[Records from a dataset]
+---+
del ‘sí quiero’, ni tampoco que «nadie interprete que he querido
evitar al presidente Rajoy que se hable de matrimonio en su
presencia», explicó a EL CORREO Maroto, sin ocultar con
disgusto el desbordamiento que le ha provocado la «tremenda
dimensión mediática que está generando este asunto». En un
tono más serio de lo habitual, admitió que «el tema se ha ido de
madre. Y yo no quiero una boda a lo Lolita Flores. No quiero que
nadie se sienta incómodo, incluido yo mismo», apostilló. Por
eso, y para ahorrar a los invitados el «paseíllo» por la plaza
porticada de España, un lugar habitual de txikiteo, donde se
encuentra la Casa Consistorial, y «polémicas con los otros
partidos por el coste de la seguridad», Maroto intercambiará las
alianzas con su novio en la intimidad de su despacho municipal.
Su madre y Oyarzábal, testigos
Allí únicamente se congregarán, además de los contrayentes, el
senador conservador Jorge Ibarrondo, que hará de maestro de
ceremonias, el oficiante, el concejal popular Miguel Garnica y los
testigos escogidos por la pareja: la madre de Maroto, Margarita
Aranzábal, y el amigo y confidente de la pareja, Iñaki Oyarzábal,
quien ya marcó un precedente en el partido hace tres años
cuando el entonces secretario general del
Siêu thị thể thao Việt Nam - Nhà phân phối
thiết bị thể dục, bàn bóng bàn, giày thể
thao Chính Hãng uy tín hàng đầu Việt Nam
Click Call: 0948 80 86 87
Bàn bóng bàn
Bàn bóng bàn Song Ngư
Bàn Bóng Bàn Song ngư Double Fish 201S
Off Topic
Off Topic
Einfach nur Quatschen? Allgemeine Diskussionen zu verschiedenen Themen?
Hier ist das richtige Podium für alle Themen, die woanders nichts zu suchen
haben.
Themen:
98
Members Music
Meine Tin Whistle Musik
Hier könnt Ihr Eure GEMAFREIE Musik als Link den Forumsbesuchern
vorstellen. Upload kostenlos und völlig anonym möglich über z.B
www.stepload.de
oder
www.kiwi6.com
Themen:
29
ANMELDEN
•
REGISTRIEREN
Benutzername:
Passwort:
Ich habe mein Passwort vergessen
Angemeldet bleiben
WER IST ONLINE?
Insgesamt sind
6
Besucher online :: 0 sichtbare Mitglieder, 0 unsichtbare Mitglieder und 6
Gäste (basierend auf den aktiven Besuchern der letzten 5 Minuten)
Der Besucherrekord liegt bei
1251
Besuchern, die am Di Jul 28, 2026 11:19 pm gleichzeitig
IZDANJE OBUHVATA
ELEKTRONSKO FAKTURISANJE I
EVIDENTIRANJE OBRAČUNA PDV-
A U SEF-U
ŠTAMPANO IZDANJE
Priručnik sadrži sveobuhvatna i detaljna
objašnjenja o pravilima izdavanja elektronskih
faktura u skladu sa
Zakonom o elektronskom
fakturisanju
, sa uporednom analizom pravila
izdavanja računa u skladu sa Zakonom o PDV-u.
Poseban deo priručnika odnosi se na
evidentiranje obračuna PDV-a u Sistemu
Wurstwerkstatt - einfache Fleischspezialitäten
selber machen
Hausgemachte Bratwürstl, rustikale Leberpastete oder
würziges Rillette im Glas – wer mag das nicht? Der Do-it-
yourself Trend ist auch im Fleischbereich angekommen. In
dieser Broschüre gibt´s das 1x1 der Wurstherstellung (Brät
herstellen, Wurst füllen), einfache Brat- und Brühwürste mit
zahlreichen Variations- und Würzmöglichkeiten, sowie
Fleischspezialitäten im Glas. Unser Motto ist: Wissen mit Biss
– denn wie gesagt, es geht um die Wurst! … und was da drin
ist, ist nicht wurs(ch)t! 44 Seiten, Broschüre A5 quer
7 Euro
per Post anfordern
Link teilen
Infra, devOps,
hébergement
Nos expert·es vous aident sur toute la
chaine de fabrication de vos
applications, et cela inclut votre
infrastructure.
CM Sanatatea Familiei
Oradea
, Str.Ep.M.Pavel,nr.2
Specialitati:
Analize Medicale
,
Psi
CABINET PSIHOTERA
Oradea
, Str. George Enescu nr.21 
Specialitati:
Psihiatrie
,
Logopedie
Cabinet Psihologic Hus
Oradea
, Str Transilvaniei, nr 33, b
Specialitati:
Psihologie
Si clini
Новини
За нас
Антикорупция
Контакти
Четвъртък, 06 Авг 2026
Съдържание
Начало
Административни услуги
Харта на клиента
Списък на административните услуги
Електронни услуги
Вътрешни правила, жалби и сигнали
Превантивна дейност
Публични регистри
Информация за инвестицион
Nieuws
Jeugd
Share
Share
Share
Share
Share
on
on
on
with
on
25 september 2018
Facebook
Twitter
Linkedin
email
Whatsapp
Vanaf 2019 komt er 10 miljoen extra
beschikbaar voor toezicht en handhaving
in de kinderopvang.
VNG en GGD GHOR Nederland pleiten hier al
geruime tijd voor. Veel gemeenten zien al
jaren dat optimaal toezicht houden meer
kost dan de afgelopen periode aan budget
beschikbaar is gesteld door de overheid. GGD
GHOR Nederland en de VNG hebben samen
+---+
[DIRECTIVE] Every record must appear in the answer exactly as written.

[REPLY TO THE EXERCISE]
del ‘sí quiero’, ni tampoco que «nadie interprete que he querido
evitar al presidente Rajoy que se hable de matrimonio en su
presencia», explicó a EL CORREO Maroto, sin ocultar con
disgusto el desbordamiento que le ha provocado la «tremenda
dimensión mediática que está generando este asunto». En un
tono más serio de lo habitual, admitió que «el tema se ha ido de
madre. Y yo no quiero una boda a lo Lolita Flores. No quiero que
nadie se sienta incómodo, incluido yo mismo», apostilló. Por
eso, y para ahorrar a los invitados el «paseíllo» por la plaza
porticada de España, un lugar habitual de txikiteo, donde se
encuentra la Casa Consistorial, y «polémicas con los otros
partidos por el coste de la seguridad», Maroto intercambiará las
alianzas con su novio en la intimidad de su despacho municipal.
Su madre y Oyarzábal, testigos
Allí únicamente se congregarán, además de los contrayentes, el
senador conservador Jorge Ibarrondo, que hará de maestro de
ceremonias, el oficiante, el concejal popular Miguel Garnica y los
testigos escogidos por la pareja: la madre de Maroto, Margarita
Aranzábal, y el amigo y confidente de la pareja, Iñaki Oyarzábal,
quien ya marcó un precedente en el partido hace tres años
cuando el entonces secretario general del
Siêu thị thể thao Việt Nam - Nhà phân phối
thiết bị thể dục, bàn bóng bàn, giày thể
thao Chính Hãng uy tín hàng đầu Việt Nam
Click Call: 0948 80 86 87
Bàn bóng bàn
Bàn bóng bàn Song Ngư
Bàn Bóng Bàn Song ngư Double Fish 201S
Off Topic
Off Topic
Einfach nur Quatschen? Allgemeine Diskussionen zu verschiedenen Themen?
Hier ist das richtige Podium für alle Themen, die woanders nichts zu suchen
haben.
Themen:
98
Members Music
Meine Tin Whistle Musik
Hier könnt Ihr Eure GEMAFREIE Musik als Link den Forumsbesuchern
vorstellen. Upload kostenlos und völlig anonym möglich über z.B
www.stepload.de
oder
www.kiwi6.com
Themen:
29
ANMELDEN
•
REGISTRIEREN
Benutzername:
Passwort:
Ich habe mein Passwort vergessen
Angemeldet bleiben
WER IST ONLINE?
Insgesamt sind
6
Besucher online :: 0 sichtbare Mitglieder, 0 unsichtbare Mitglieder und 6
Gäste (basierend auf den aktiven Besuchern der letzten 5 Minuten)
Der Besucherrekord liegt bei
1251
Besuchern, die am Di Jul 28, 2026 11:19 pm gleichzeitig
IZDANJE OBUHVATA
ELEKTRONSKO FAKTURISANJE I
EVIDENTIRANJE OBRAČUNA PDV-
A U SEF-U
ŠTAMPANO IZDANJE
Priručnik sadrži sveobuhvatna i detaljna
objašnjenja o pravilima izdavanja elektronskih
faktura u skladu sa
Zakonom o elektronskom
fakturisanju
, sa uporednom analizom pravila
izdavanja računa u skladu sa Zakonom o PDV-u.
Poseban deo priručnika odnosi se na
evidentiranje obračuna PDV-a u Sistemu
Wurstwerkstatt - einfache Fleischspezialitäten
selber machen
Hausgemachte Bratwürstl, rustikale Leberpastete oder
würziges Rillette im Glas – wer mag das nicht? Der Do-it-
yourself Trend ist auch im Fleischbereich angekommen. In
dieser Broschüre gibt´s das 1x1 der Wurstherstellung (Brät
herstellen, Wurst füllen), einfache Brat- und Brühwürste mit
zahlreichen Variations- und Würzmöglichkeiten, sowie
Fleischspezialitäten im Glas. Unser Motto ist: Wissen mit Biss
– denn wie gesagt, es geht um die Wurst! … und was da drin
ist, ist nicht wurs(ch)t! 44 Seiten, Broschüre A5 quer
7 Euro
per Post anfordern
Link teilen
Infra, devOps,
hébergement
Nos expert·es vous aident sur toute la
chaine de fabrication de vos
applications, et cela inclut votre
infrastructure.
CM Sanatatea Familiei
Oradea
, Str.Ep.M.Pavel,nr.2
Specialitati:
Analize Medicale
,
Psi
CABINET PSIHOTERA
Oradea
, Str. George Enescu nr.21 
Specialitati:
Psihiatrie
,
Logopedie
Cabinet Psihologic Hus
Oradea
, Str Transilvaniei, nr 33, b
Specialitati:
Psihologie
Si clini
Новини
За нас
Антикорупция
Контакти
Четвъртък, 06 Авг 2026
Съдържание
Начало
Административни услуги
Харта на клиента
Списък на административните услуги
Електронни услуги
Вътрешни правила, жалби и сигнали
Превантивна дейност
Публични регистри
Информация за инвестицион
Nieuws
Jeugd
Share
Share
Share
Share
Share
on
on
on
with
on
25 september 2018
Facebook
Twitter
Linkedin
email
Whatsapp
Vanaf 2019 komt er 10 miljoen extra
beschikbaar voor toezicht en handhaving
in de kinderopvang.
VNG en GGD GHOR Nederland pleiten hier al
geruime tijd voor. Veel gemeenten zien al
jaren dat optimaal toezicht houden meer
kost dan de afgelopen periode aan budget
beschikbaar is gesteld door de overheid. GGD
GHOR Nederland en de VNG hebben samen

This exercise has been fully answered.